Adam’s visit was powerful for me. I had been looking forward to it for weeks, more than I would normally, were it for example a long lost friend visiting. I was wanting to ensure he met Sophie and Toby, his second cousins who both live on Vancouver Island. And the most important thing of all, I wanted Adam Rowe to meet Rowe Penton, my daughter Sophie’s young daughter. Sophie and her husband Jon had named Rowe after my mother Gloria Rowe, David’s aunt, something that thrills me every time I mention her name. She has a photo of my mum in Rowe’s room and shares warm memories of her. It is as touching today as it was when she told us. When Rowe toddled over to Adam during his visit and climbed up on his lap he held her with the typical twenty year olds ‘oh my word, what do I do with this!?’ look in his eye. It was very funny. But in that moment I felt the draw, the compelling undeniable connection that it is to be a blood relative. The photo we have of Adam and Rowe together is proof of it all.
Other of course than my four children Jono, ‘Niffer, Sophie and Toby and our five grand children Adam is the only blood relative I have spent time with in nearly thirty years. Until his visit I didn’t know what I was missing. **
Now I do.
As a postscript and a delightful one I might add both Mac and I have friended Adam’s mother Eva on social, a connection we would not have made without Adam’s visit and an important one. It does not go unnoticed by me that I have come to this so late. I think women and mother’s understand family, understand blood relationships and their importance long before most men come to it, if they every do.
So a little late I may be. Whatever. I made it.
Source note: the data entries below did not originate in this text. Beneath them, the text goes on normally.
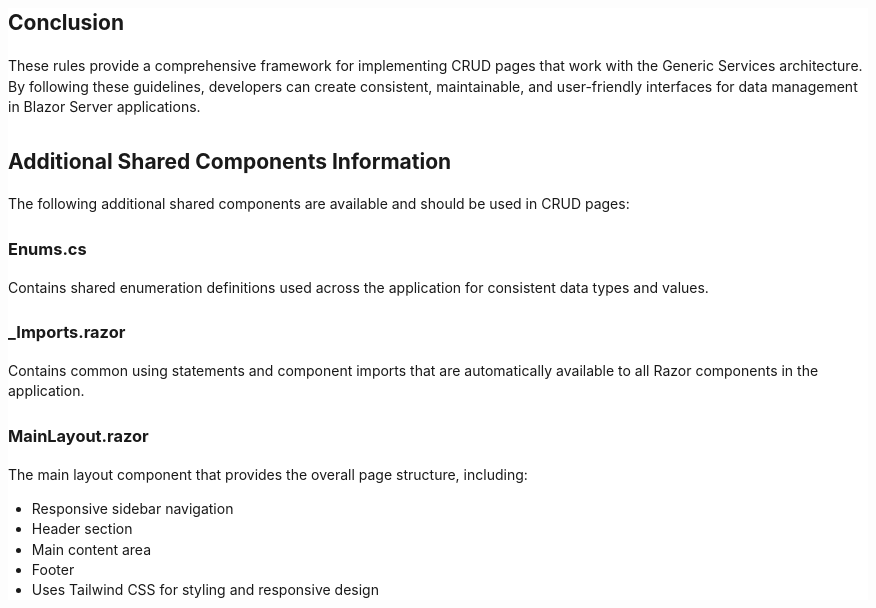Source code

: ## Conclusion

These rules provide a comprehensive framework for implementing CRUD pages that work with the Generic Services architecture. By following these guidelines, developers can create consistent, maintainable, and user-friendly interfaces for data management in Blazor Server applications.

## Additional Shared Components Information

The following additional shared components are available and should be used in CRUD pages:

### Enums.cs
Contains shared enumeration definitions used across the application for consistent data types and values.

### _Imports.razor  
Contains common using statements and component imports that are automatically available to all Razor components in the application.

### MainLayout.razor
The main layout component that provides the overall page structure, including:
- Responsive sidebar navigation
- Header section
- Main content area
- Footer
- Uses Tailwind CSS for styling and responsive design
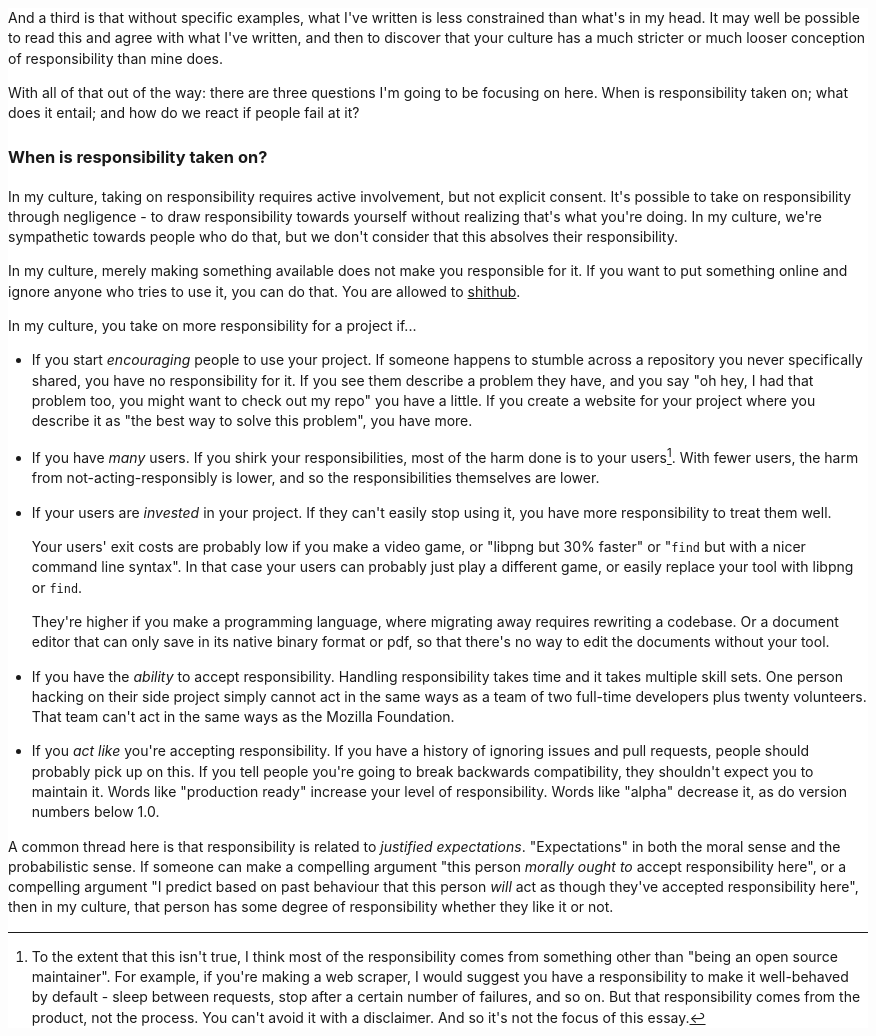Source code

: And a third is that without specific examples, what I've written is less constrained than what's in my head. It may well be possible to read this and agree with what I've written, and then to discover that your culture has a much stricter or much looser conception of responsibility than mine does.

With all of that out of the way: there are three questions I'm going to be focusing on here. When is responsibility taken on; what does it entail; and how do we react if people fail at it?

### When is responsibility taken on?

In my culture, taking on responsibility requires active involvement, but not explicit consent. It's possible to take on responsibility through negligence - to draw responsibility towards yourself without realizing that's what you're doing. In my culture, we're sympathetic towards people who do that, but we don't consider that this absolves their responsibility.

In my culture, merely making something available does not make you responsible for it. If you want to put something online and ignore anyone who tries to use it, you can do that. You are allowed to [shithub](https://news.ycombinator.com/item?id=10513328).

In my culture, you take on more responsibility for a project if...

* If you start *encouraging* people to use your project. If someone happens to stumble across a repository you never specifically shared, you have no responsibility for it. If you see them describe a problem they have, and you say "oh hey, I had that problem too, you might want to check out my repo" you have a little. If you create a website for your project where you describe it as "the best way to solve this problem", you have more.

* If you have *many* users. If you shirk your responsibilities, most of the harm done is to your users[^other-stakeholders]. With fewer users, the harm from not-acting-responsibly is lower, and so the responsibilities themselves are lower.

* If your users are *invested* in your project. If they can't easily stop using it, you have more responsibility to treat them well.

    Your users' exit costs are probably low if you make a video game, or "libpng but 30% faster" or "`find` but with a nicer command line syntax". In that case your users can probably just play a different game, or easily replace your tool with libpng or `find`.

    They're higher if you make a programming language, where migrating away requires rewriting a codebase. Or a document editor that can only save in its native binary format or pdf, so that there's no way to edit the documents without your tool.

* If you have the *ability* to accept responsibility. Handling responsibility takes time and it takes multiple skill sets. One person hacking on their side project simply cannot act in the same ways as a team of two full-time developers plus twenty volunteers. That team can't act in the same ways as the Mozilla Foundation.

* If you *act like* you're accepting responsibility. If you have a history of ignoring issues and pull requests, people should probably pick up on this. If you tell people you're going to break backwards compatibility, they shouldn't expect you to maintain it. Words like "production ready" increase your level of responsibility. Words like "alpha" decrease it, as do version numbers below 1.0.

[^other-stakeholders]: To the extent that this isn't true, I think most of the responsibility comes from something other than "being an open source maintainer". For example, if you're making a web scraper, I would suggest you have a responsibility to make it well-behaved by default - sleep between requests, stop after a certain number of failures, and so on. But that responsibility comes from the product, not the process. You can't avoid it with a disclaimer. And so it's not the focus of this essay.

A common thread here is that responsibility is related to *justified expectations*. "Expectations" in both the moral sense and the probabilistic sense. If someone can make a compelling argument "this person *morally ought to* accept responsibility here", or a compelling argument "I predict based on past behaviour that this person *will* act as though they've accepted responsibility here", then in my culture, that person has some degree of responsibility whether they like it or not.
**And so there it is. A factual error and one in fairness that may have given offense. My cousin Caroline and her husband Greg visited us in Kelowna BC almost twenty years ago. I plead both of my usual defences: wine and seventy-three but I am disappointed to have missed this out. Of all the people not to acknowledge, it is most unfair to miss out Caroline Panter. Every year, from well before the internet Caroline and her cousin Helen Arnold have made a point of staying connected and keeping us in touch with the ‘English’ family. Each Christmas we would receive a ‘treasure chest’ of chit chat about the family, the comings and goings, the births and deaths. If she did take offense at not being mentioned in this blog, she has made no mention. Of course she hasn’t, she’s English. I’ll speak to her directly.
Postscript: Turns out Adam Rowe and Rowe Penton share the same birth date, May 3rd. Just sayin’.